La mozzarella filante del supplì al telefono, la chiamata più buona della tua vita.
Prendere l’ascensore da solo, ancora meglio se il condomino non ha fatto in tempo a prenderlo con te.

(Fa il gesto rapido delle porte che si chiudono)

Quel mezzo secondo in cui le porte si chiudono e tu pensi: “Mi dispiace ma… anche no!”

(Pausa breve, sguardo soddisfatto)

Vedete, la felicità è ovunque. Solo che è timida.
Non suona il campanello, lei entra dalla finestra.
Ti arriva in un odore, in un suono, in un gesto, in un sorriso, in un dito nella Nutella.

(Al pubblico, sussurrando)

Mi sembra di sentirla ancora nella mia testa: “Perché la vita è un brivido che vola via, è tutto un equilibrio sopra la follia.”
E forse è proprio così: i piccoli piaceri servono a non cadere, a trovare un equilibrio dentro la follia quotidiana.

(Sorride, tono dolce)

Oscar Wilde diceva che i piaceri semplici sono l’ultimo rifugio della gente complicata.
E io, in fondo, lo sono.
Complicato, ma abbastanza lucido da riconoscere la felicità quando si nasconde: nel cioccolato in fondo al cornetto, o nel rumore del mare che senti all’improvviso da una finestra aperta.

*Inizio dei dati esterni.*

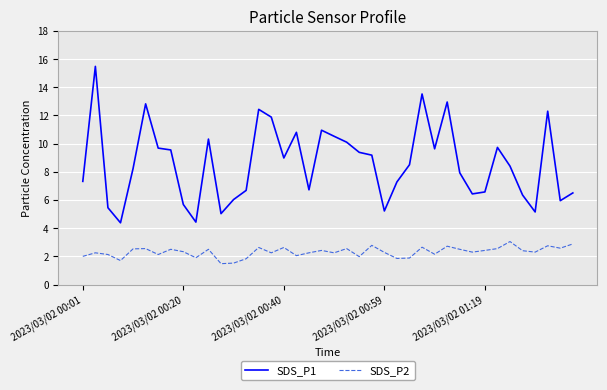

Which series has the largest range (max minus min)?

SDS_P1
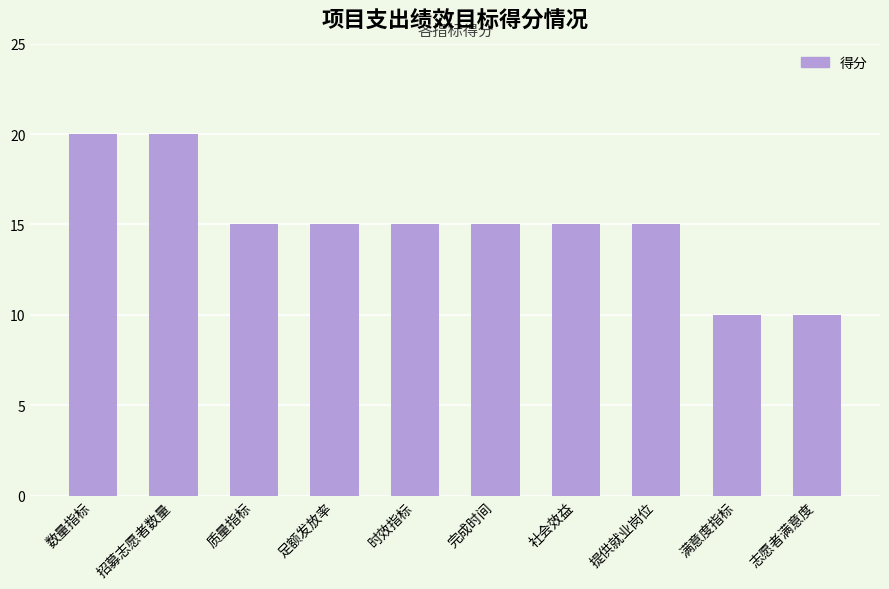

Which has a higher value, 满意度指标 or 数量指标?

数量指标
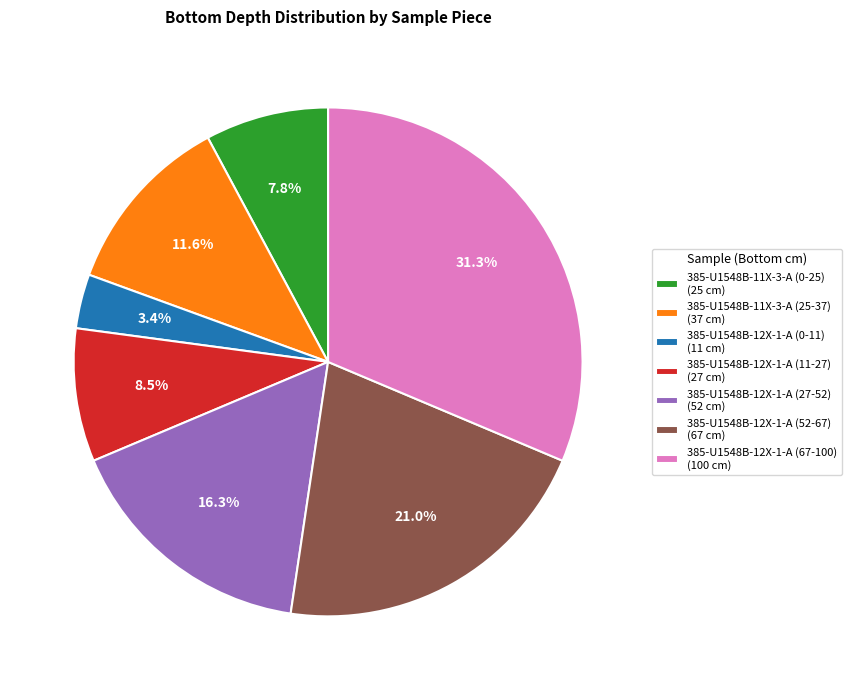

True or false: 385-U1548B-12X-1-A (52-67) accounts for 21% of the total.

True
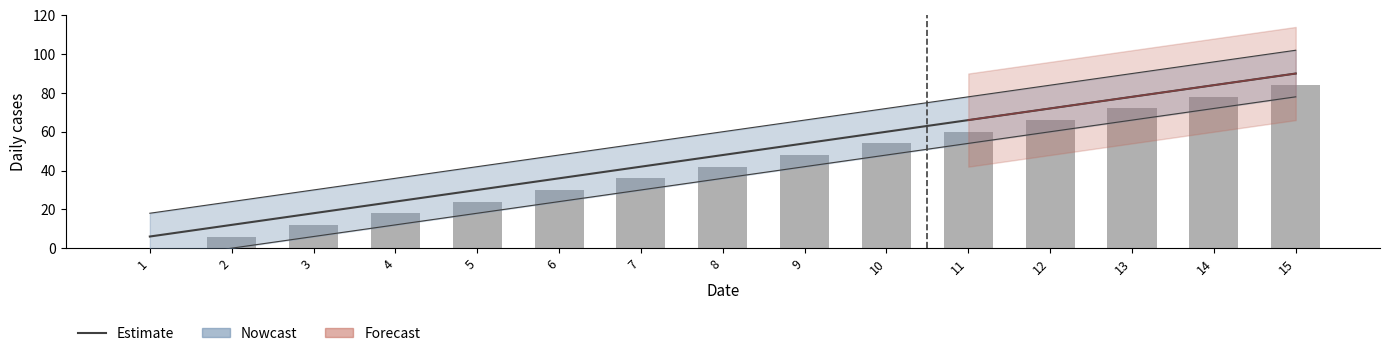

The Bars series shows 68 at 8. True or false?

False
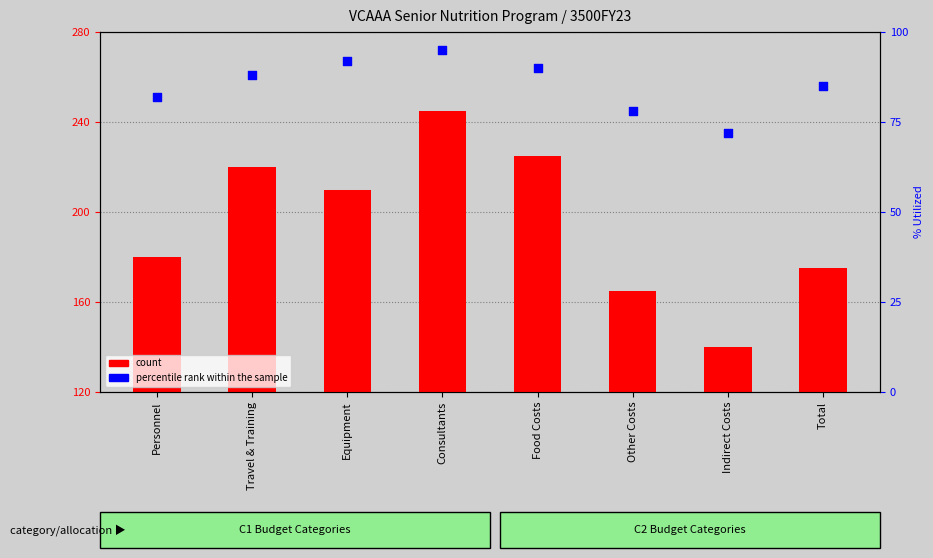

At how many categories does at least one series exceed 43?

8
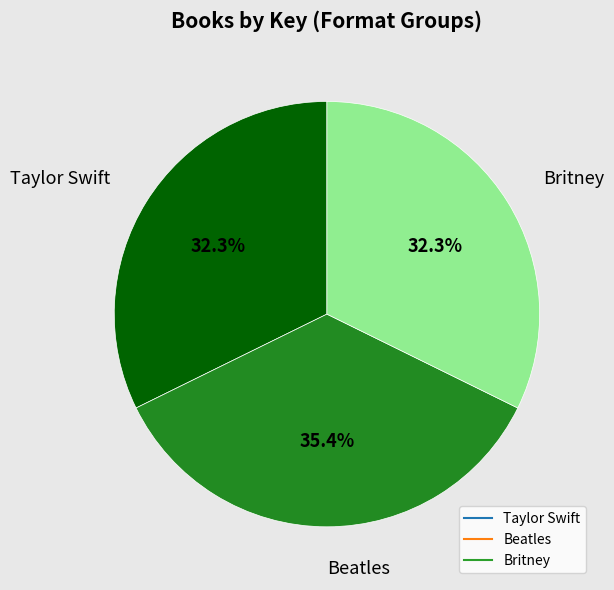

To the nearest percent, what is the combined percentage of Taylor Swift and Beatles?

68%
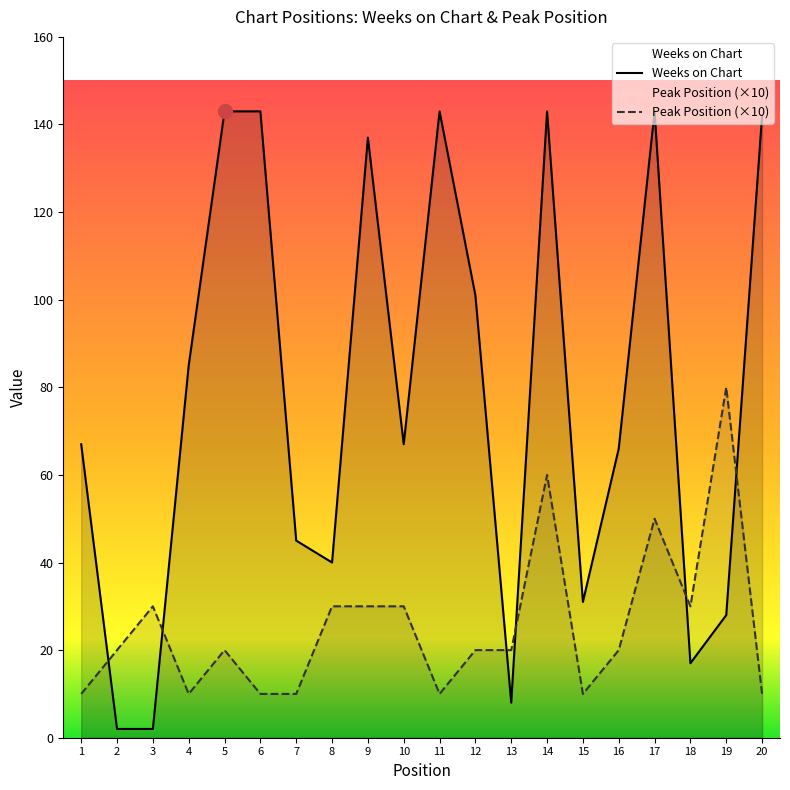

After their last crossing, which series has the higher values: Peak Position (×10) or Weeks on Chart?

Weeks on Chart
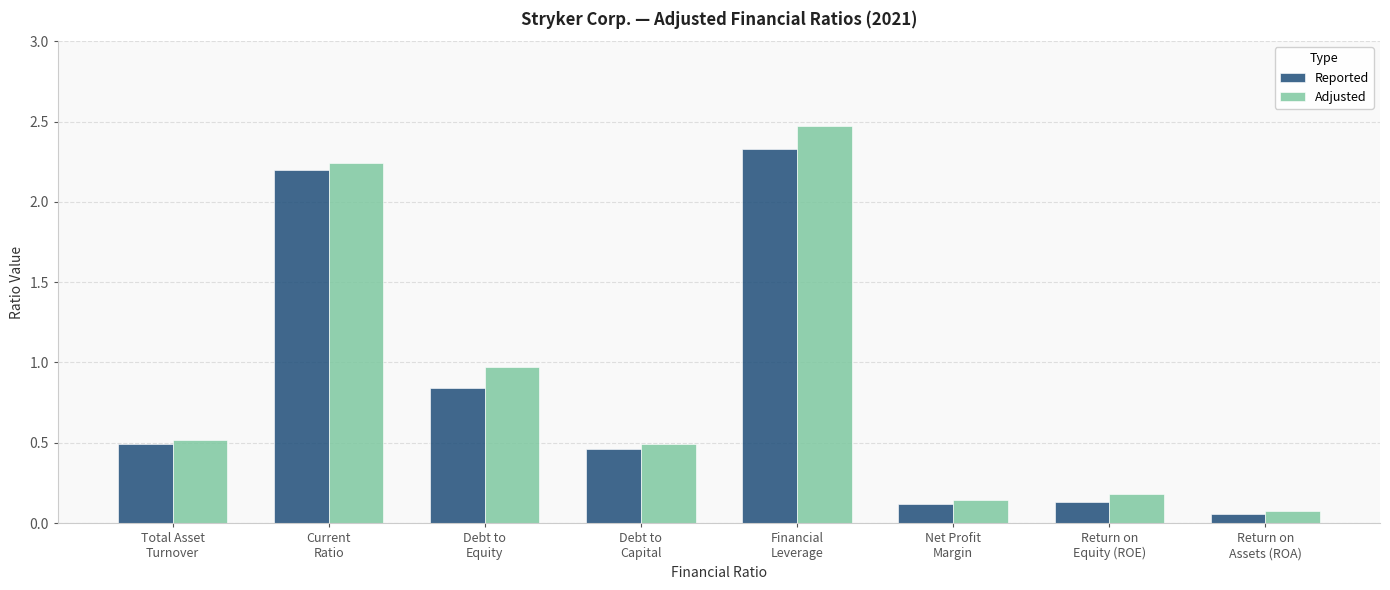

What position from the right is Return on
Assets (ROA)?

1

(fa una pausa lunga, sguardo verso il pubblico)

Perché la vita, in fondo, è anche questo: una collezione di piccoli piaceri che aspettano di essere notati.
E quando finalmente li vedi, ti rendi conto che la felicità non era nascosta.
Eri tu che avevi gli occhi chiusi.

(Resta immobile un istante. Poi un mezzo sorriso. Luci che si abbassano lentamente.)